RECORDS SUPPLIED START
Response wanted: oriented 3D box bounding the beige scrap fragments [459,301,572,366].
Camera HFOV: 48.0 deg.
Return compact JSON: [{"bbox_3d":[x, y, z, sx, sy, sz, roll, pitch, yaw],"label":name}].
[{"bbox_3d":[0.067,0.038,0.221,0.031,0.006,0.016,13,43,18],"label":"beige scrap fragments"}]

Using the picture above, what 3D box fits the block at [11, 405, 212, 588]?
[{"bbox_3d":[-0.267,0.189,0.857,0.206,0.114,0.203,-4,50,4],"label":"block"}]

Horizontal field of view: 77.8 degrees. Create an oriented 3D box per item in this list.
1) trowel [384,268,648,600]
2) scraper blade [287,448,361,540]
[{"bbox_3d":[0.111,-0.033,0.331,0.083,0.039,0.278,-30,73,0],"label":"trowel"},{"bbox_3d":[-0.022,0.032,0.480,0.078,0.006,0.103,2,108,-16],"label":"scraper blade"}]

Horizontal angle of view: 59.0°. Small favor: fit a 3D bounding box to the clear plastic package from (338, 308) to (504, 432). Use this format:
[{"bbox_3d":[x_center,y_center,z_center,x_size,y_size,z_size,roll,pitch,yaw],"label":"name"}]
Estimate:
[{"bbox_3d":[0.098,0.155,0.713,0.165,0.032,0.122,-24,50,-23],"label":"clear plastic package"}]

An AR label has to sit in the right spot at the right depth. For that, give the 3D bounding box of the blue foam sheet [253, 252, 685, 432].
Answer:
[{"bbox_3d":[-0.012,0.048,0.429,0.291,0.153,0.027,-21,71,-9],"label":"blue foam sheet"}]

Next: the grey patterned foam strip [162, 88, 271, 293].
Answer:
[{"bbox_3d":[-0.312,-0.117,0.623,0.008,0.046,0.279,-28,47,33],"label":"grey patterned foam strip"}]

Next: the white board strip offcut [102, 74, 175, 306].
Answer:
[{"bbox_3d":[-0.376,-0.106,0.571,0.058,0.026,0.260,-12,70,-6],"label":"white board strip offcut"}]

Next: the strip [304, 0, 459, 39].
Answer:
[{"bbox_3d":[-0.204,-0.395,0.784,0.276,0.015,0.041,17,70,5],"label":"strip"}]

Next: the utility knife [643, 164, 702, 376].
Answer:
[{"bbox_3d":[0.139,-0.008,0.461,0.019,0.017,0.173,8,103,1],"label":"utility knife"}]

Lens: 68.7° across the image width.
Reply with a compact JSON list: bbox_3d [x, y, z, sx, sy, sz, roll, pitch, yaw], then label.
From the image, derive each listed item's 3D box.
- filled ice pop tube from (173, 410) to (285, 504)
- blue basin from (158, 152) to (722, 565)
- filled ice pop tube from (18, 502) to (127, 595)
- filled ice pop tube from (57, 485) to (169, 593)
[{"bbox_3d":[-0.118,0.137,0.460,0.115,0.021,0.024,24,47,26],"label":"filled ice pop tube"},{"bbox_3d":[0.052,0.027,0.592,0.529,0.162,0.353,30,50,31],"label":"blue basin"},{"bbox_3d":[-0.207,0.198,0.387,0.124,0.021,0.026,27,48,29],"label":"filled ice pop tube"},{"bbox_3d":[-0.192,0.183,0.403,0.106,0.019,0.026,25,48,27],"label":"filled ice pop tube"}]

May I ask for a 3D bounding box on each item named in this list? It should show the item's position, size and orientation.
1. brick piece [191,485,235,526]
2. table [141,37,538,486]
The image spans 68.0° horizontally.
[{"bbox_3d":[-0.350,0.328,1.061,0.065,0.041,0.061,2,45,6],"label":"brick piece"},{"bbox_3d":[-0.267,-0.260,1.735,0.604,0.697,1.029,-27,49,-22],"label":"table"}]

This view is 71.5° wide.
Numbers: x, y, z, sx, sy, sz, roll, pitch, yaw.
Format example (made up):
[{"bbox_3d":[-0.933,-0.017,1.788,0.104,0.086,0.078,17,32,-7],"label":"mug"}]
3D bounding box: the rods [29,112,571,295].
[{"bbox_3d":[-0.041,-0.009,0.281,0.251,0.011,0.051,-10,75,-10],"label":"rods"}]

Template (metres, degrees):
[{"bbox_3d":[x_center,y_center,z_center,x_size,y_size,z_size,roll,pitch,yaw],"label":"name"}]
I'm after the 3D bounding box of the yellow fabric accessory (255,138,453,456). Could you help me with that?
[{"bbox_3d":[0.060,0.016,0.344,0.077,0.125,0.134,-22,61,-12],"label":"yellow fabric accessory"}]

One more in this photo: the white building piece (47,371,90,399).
RECORDS SUPPLIED END
_ASSIGNMENT_. What is needed is a word-for-word copy of the records above, from the first line through the line that contains "1) trowel [384,268,648,600]".

_COMPLETED EXERCISE_.
Response wanted: oriented 3D box bounding the beige scrap fragments [459,301,572,366].
Camera HFOV: 48.0 deg.
Return compact JSON: [{"bbox_3d":[x, y, z, sx, sy, sz, roll, pitch, yaw],"label":name}].
[{"bbox_3d":[0.067,0.038,0.221,0.031,0.006,0.016,13,43,18],"label":"beige scrap fragments"}]

Using the picture above, what 3D box fits the block at [11, 405, 212, 588]?
[{"bbox_3d":[-0.267,0.189,0.857,0.206,0.114,0.203,-4,50,4],"label":"block"}]

Horizontal field of view: 77.8 degrees. Create an oriented 3D box per item in this list.
1) trowel [384,268,648,600]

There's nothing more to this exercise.